**WHAT YOU WILL DO**
Set out every line of the items below as a single numbered list, leaving out any blank lines.

**MATERIAL**

^^^^^^^^^^^^^^^^

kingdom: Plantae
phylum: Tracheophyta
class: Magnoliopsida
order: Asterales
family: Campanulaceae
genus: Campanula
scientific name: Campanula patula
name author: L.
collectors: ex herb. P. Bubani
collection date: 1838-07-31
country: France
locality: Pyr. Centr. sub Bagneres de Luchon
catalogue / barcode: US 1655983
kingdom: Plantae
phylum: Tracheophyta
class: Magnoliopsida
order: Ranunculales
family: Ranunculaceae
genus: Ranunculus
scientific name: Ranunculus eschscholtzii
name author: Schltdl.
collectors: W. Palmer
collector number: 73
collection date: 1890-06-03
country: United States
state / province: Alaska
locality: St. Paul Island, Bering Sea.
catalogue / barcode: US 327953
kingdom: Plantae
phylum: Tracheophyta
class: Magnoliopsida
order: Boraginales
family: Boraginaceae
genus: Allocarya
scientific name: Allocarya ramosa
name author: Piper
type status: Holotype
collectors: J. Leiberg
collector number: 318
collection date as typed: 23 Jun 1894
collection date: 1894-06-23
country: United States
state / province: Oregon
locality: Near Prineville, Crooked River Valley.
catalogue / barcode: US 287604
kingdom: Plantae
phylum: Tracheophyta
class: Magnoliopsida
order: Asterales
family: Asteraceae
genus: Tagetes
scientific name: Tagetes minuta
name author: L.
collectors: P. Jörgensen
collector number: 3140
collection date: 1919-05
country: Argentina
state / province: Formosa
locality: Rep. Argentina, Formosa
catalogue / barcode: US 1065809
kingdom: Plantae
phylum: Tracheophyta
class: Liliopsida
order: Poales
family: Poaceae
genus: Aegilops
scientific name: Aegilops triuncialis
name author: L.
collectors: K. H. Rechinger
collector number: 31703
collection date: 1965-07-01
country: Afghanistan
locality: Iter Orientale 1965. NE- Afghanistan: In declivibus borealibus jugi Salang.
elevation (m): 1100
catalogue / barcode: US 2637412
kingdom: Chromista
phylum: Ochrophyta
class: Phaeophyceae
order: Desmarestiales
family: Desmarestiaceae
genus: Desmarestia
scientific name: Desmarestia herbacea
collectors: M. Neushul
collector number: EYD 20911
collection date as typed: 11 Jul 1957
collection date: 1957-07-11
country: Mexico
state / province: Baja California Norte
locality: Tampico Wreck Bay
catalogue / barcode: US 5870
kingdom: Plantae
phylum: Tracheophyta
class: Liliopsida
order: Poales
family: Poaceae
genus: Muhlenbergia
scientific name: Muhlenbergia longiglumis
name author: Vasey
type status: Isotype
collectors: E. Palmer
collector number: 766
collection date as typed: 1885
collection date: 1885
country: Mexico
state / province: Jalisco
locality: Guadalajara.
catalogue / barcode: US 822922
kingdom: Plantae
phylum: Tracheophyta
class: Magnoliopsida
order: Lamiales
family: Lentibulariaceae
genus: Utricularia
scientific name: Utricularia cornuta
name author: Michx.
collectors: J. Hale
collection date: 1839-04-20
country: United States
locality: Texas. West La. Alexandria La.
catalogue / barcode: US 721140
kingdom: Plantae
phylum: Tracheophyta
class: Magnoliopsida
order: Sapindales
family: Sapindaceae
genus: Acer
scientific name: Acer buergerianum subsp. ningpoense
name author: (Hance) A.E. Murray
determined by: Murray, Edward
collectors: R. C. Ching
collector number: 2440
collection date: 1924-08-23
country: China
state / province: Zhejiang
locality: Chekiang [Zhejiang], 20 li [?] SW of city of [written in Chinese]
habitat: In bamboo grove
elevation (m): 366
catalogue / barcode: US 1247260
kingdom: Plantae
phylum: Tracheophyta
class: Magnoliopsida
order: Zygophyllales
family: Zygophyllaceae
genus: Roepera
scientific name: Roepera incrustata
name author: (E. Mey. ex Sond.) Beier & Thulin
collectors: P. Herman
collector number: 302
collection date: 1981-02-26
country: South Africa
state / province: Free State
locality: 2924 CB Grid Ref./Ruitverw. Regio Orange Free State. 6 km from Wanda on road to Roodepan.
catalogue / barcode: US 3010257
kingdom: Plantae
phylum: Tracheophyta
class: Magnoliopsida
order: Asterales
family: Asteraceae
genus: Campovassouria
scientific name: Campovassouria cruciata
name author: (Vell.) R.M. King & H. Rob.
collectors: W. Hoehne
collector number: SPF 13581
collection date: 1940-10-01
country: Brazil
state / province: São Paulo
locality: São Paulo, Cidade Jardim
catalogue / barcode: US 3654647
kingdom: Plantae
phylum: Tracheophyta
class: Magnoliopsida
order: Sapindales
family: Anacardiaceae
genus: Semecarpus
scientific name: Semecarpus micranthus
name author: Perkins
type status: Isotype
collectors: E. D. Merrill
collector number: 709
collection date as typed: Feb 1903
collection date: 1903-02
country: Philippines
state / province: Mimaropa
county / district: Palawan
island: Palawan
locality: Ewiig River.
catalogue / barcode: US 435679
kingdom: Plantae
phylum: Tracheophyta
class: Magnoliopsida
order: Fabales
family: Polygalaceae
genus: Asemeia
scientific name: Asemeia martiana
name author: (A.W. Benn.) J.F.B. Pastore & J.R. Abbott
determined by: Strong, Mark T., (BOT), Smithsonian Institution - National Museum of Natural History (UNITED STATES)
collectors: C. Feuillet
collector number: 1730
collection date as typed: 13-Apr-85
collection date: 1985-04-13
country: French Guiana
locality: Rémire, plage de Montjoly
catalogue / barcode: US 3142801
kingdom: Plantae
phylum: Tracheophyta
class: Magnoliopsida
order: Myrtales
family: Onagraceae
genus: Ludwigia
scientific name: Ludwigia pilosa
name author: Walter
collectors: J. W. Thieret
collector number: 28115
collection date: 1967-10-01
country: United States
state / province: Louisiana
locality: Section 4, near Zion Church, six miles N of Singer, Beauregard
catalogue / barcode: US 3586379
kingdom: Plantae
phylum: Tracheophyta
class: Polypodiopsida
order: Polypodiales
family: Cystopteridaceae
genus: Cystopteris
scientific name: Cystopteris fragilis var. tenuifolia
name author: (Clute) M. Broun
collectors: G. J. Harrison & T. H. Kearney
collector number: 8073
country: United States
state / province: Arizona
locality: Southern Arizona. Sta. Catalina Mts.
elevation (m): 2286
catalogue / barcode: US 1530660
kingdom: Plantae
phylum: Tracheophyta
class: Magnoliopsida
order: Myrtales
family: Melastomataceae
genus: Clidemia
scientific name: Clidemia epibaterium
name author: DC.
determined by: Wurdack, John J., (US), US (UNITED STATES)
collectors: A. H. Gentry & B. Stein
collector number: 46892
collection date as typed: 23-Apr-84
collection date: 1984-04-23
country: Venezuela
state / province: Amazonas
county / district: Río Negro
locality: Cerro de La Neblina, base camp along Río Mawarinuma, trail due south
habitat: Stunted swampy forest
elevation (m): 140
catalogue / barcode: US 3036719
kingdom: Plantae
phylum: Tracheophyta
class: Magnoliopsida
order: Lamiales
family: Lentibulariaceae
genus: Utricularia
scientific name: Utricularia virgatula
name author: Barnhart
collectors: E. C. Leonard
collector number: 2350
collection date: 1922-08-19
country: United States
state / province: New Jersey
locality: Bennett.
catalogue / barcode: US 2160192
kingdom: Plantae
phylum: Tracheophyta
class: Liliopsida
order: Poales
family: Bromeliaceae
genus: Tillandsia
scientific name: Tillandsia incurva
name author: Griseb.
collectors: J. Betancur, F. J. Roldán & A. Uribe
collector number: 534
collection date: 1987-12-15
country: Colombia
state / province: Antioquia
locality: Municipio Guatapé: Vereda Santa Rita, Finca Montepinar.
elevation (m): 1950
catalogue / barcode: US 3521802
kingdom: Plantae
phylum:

^^^^^^^^^^^^^^^^

**WRITTEN SOLUTION**
1. kingdom: Plantae
2. phylum: Tracheophyta
3. class: Magnoliopsida
4. order: Asterales
5. family: Campanulaceae
6. genus: Campanula
7. scientific name: Campanula patula
8. name author: L.
9. collectors: ex herb. P. Bubani
10. collection date: 1838-07-31
11. country: France
12. locality: Pyr. Centr. sub Bagneres de Luchon
13. catalogue / barcode: US 1655983
14. kingdom: Plantae
15. phylum: Tracheophyta
16. class: Magnoliopsida
17. order: Ranunculales
18. family: Ranunculaceae
19. genus: Ranunculus
20. scientific name: Ranunculus eschscholtzii
21. name author: Schltdl.
22. collectors: W. Palmer
23. collector number: 73
24. collection date: 1890-06-03
25. country: United States
26. state / province: Alaska
27. locality: St. Paul Island, Bering Sea.
28. catalogue / barcode: US 327953
29. kingdom: Plantae
30. phylum: Tracheophyta
31. class: Magnoliopsida
32. order: Boraginales
33. family: Boraginaceae
34. genus: Allocarya
35. scientific name: Allocarya ramosa
36. name author: Piper
37. type status: Holotype
38. collectors: J. Leiberg
39. collector number: 318
40. collection date as typed: 23 Jun 1894
41. collection date: 1894-06-23
42. country: United States
43. state / province: Oregon
44. locality: Near Prineville, Crooked River Valley.
45. catalogue / barcode: US 287604
46. kingdom: Plantae
47. phylum: Tracheophyta
48. class: Magnoliopsida
49. order: Asterales
50. family: Asteraceae
51. genus: Tagetes
52. scientific name: Tagetes minuta
53. name author: L.
54. collectors: P. Jörgensen
55. collector number: 3140
56. collection date: 1919-05
57. country: Argentina
58. state / province: Formosa
59. locality: Rep. Argentina, Formosa
60. catalogue / barcode: US 1065809
61. kingdom: Plantae
62. phylum: Tracheophyta
63. class: Liliopsida
64. order: Poales
65. family: Poaceae
66. genus: Aegilops
67. scientific name: Aegilops triuncialis
68. name author: L.
69. collectors: K. H. Rechinger
70. collector number: 31703
71. collection date: 1965-07-01
72. country: Afghanistan
73. locality: Iter Orientale 1965. NE- Afghanistan: In declivibus borealibus jugi Salang.
74. elevation (m): 1100
75. catalogue / barcode: US 2637412
76. kingdom: Chromista
77. phylum: Ochrophyta
78. class: Phaeophyceae
79. order: Desmarestiales
80. family: Desmarestiaceae
81. genus: Desmarestia
82. scientific name: Desmarestia herbacea
83. collectors: M. Neushul
84. collector number: EYD 20911
85. collection date as typed: 11 Jul 1957
86. collection date: 1957-07-11
87. country: Mexico
88. state / province: Baja California Norte
89. locality: Tampico Wreck Bay
90. catalogue / barcode: US 5870
91. kingdom: Plantae
92. phylum: Tracheophyta
93. class: Liliopsida
94. order: Poales
95. family: Poaceae
96. genus: Muhlenbergia
97. scientific name: Muhlenbergia longiglumis
98. name author: Vasey
99. type status: Isotype
100. collectors: E. Palmer
101. collector number: 766
102. collection date as typed: 1885
103. collection date: 1885
104. country: Mexico
105. state / province: Jalisco
106. locality: Guadalajara.
107. catalogue / barcode: US 822922
108. kingdom: Plantae
109. phylum: Tracheophyta
110. class: Magnoliopsida
111. order: Lamiales
112. family: Lentibulariaceae
113. genus: Utricularia
114. scientific name: Utricularia cornuta
115. name author: Michx.
116. collectors: J. Hale
117. collection date: 1839-04-20
118. country: United States
119. locality: Texas. West La. Alexandria La.
120. catalogue / barcode: US 721140
121. kingdom: Plantae
122. phylum: Tracheophyta
123. class: Magnoliopsida
124. order: Sapindales
125. family: Sapindaceae
126. genus: Acer
127. scientific name: Acer buergerianum subsp. ningpoense
128. name author: (Hance) A.E. Murray
129. determined by: Murray, Edward
130. collectors: R. C. Ching
131. collector number: 2440
132. collection date: 1924-08-23
133. country: China
134. state / province: Zhejiang
135. locality: Chekiang [Zhejiang], 20 li [?] SW of city of [written in Chinese]
136. habitat: In bamboo grove
137. elevation (m): 366
138. catalogue / barcode: US 1247260
139. kingdom: Plantae
140. phylum: Tracheophyta
141. class: Magnoliopsida
142. order: Zygophyllales
143. family: Zygophyllaceae
144. genus: Roepera
145. scientific name: Roepera incrustata
146. name author: (E. Mey. ex Sond.) Beier & Thulin
147. collectors: P. Herman
148. collector number: 302
149. collection date: 1981-02-26
150. country: South Africa
151. state / province: Free State
152. locality: 2924 CB Grid Ref./Ruitverw. Regio Orange Free State. 6 km from Wanda on road to Roodepan.
153. catalogue / barcode: US 3010257
154. kingdom: Plantae
155. phylum: Tracheophyta
156. class: Magnoliopsida
157. order: Asterales
158. family: Asteraceae
159. genus: Campovassouria
160. scientific name: Campovassouria cruciata
161. name author: (Vell.) R.M. King & H. Rob.
162. collectors: W. Hoehne
163. collector number: SPF 13581
164. collection date: 1940-10-01
165. country: Brazil
166. state / province: São Paulo
167. locality: São Paulo, Cidade Jardim
168. catalogue / barcode: US 3654647
169. kingdom: Plantae
170. phylum: Tracheophyta
171. class: Magnoliopsida
172. order: Sapindales
173. family: Anacardiaceae
174. genus: Semecarpus
175. scientific name: Semecarpus micranthus
176. name author: Perkins
177. type status: Isotype
178. collectors: E. D. Merrill
179. collector number: 709
180. collection date as typed: Feb 1903
181. collection date: 1903-02
182. country: Philippines
183. state / province: Mimaropa
184. county / district: Palawan
185. island: Palawan
186. locality: Ewiig River.
187. catalogue / barcode: US 435679
188. kingdom: Plantae
189. phylum: Tracheophyta
190. class: Magnoliopsida
191. order: Fabales
192. family: Polygalaceae
193. genus: Asemeia
194. scientific name: Asemeia martiana
195. name author: (A.W. Benn.) J.F.B. Pastore & J.R. Abbott
196. determined by: Strong, Mark T., (BOT), Smithsonian Institution - National Museum of Natural History (UNITED STATES)
197. collectors: C. Feuillet
198. collector number: 1730
199. collection date as typed: 13-Apr-85
200. collection date: 1985-04-13
201. country: French Guiana
202. locality: Rémire, plage de Montjoly
203. catalogue / barcode: US 3142801
204. kingdom: Plantae
205. phylum: Tracheophyta
206. class: Magnoliopsida
207. order: Myrtales
208. family: Onagraceae
209. genus: Ludwigia
210. scientific name: Ludwigia pilosa
211. name author: Walter
212. collectors: J. W. Thieret
213. collector number: 28115
214. collection date: 1967-10-01
215. country: United States
216. state / province: Louisiana
217. locality: Section 4, near Zion Church, six miles N of Singer, Beauregard
218. catalogue / barcode: US 3586379
219. kingdom: Plantae
220. phylum: Tracheophyta
221. class: Polypodiopsida
222. order: Polypodiales
223. family: Cystopteridaceae
224. genus: Cystopteris
225. scientific name: Cystopteris fragilis var. tenuifolia
226. name author: (Clute) M. Broun
227. collectors: G. J. Harrison & T. H. Kearney
228. collector number: 8073
229. country: United States
230. state / province: Arizona
231. locality: Southern Arizona. Sta. Catalina Mts.
232. elevation (m): 2286
233. catalogue / barcode: US 1530660
234. kingdom: Plantae
235. phylum: Tracheophyta
236. class: Magnoliopsida
237. order: Myrtales
238. family: Melastomataceae
239. genus: Clidemia
240. scientific name: Clidemia epibaterium
241. name author: DC.
242. determined by: Wurdack, John J., (US), US (UNITED STATES)
243. collectors: A. H. Gentry & B. Stein
244. collector number: 46892
245. collection date as typed: 23-Apr-84
246. collection date: 1984-04-23
247. country: Venezuela
248. state / province: Amazonas
249. county / district: Río Negro
250. locality: Cerro de La Neblina, base camp along Río Mawarinuma, trail due south
251. habitat: Stunted swampy forest
252. elevation (m): 140
253. catalogue / barcode: US 3036719
254. kingdom: Plantae
255. phylum: Tracheophyta
256. class: Magnoliopsida
257. order: Lamiales
258. family: Lentibulariaceae
259. genus: Utricularia
260. scientific name: Utricularia virgatula
261. name author: Barnhart
262. collectors: E. C. Leonard
263. collector number: 2350
264. collection date: 1922-08-19
265. country: United States
266. state / province: New Jersey
267. locality: Bennett.
268. catalogue / barcode: US 2160192
269. kingdom: Plantae
270. phylum: Tracheophyta
271. class: Liliopsida
272. order: Poales
273. family: Bromeliaceae
274. genus: Tillandsia
275. scientific name: Tillandsia incurva
276. name author: Griseb.
277. collectors: J. Betancur, F. J. Roldán & A. Uribe
278. collector number: 534
279. collection date: 1987-12-15
280. country: Colombia
281. state / province: Antioquia
282. locality: Municipio Guatapé: Vereda Santa Rita, Finca Montepinar.
283. elevation (m): 1950
284. catalogue / barcode: US 3521802
285. kingdom: Plantae
286. phylum:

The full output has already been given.